* _TEXTAUSZUG_
Der am 4. Oktober veröffentlichte Folgebericht von Amnesty International zu sexueller Gewalt in Kolumbien Colombia: Hidden from justice. Impunity for conflict-related sexual violence («Hinter dem Rücken der Justiz. Straflosigkeit für konfliktbezogene sexuelle Gewalt») fragt nach dem Erfolg von Massnahmen, die die Regierung im vergangenen Jahr eingeleitet hat, um die grassierende sexuelle Gewalt zu bekämpfen. Viele solche Gewalttaten werden im Zusammenhang mit dem bewaffneten Konflikt begangen, um Dorfgemeinschaften zu terrorisieren, sie zur Flucht zu bewegen oder sich am Feind zu rächen. Namentlich Frauen, die sich öffentlich gegen die Verletzung von Menschenrechten und Frauenrechten engagieren, werden oft selbst Opfer sexueller Übergriffe. Ernüchterndes Fazit der Untersuchungen von Amnesty International: Die Regierung tut nach wie vor zu wenig, um sexuelle Gewalt effizient zu bekämpfen, und sendet damit ein falsches Signal an die Täter. Diese können weiterhin darauf zählen, dass sie straffrei davonkommen.
Zwar gibt es Zeichen der Hoffnung. Zu diesen zählt ein Gesetzesentwurf, der den Opfern von sexueller Gewalt den Zugang zur Justiz garantieren soll. Falls er angenommen wird, müsste das Strafgesetz dahingehend revidiert werden, dass u.a. sexuelle Gewalt als Verbrechen gegen die Menschlichkeit anerkannt würde. Andere Gesetzesinitiativen, die beim Kongress anhängig sind und Mechanismen der Straffreiheit stärken sollen, könnten allerdings das Gegenteil bewirken: nämlich dass Menschenrechtsverletzungen und Verstösse gegen das Humanitäre Völkerrecht, die von Sicherheitskräften, Paramilitärs und Angehörigen der Guerilla begangen werden, straffrei bleiben.

* _DEINE AUFGABE_
Beantworte diese Fragen zum Text über sexuelle Gewalt in Kolumbien:
1. An welchem Tag hat Amnesty International den Folgebericht veröffentlicht?
2. Welche Frauen werden laut Text oft selbst Opfer sexueller Übergriffe?
3. Als was würde sexuelle Gewalt anerkannt, wenn der Gesetzesentwurf angenommen wird?
Die Einträge braucht man hier nicht.

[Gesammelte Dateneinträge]

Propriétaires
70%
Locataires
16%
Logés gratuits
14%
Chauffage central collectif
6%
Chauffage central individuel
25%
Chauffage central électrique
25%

* _DEINE ANTWORT_
1. Am 4. Oktober.
2. Frauen, die sich öffentlich gegen die Verletzung von Menschenrechten und Frauenrechten engagieren.
3. Als Verbrechen gegen die Menschlichkeit.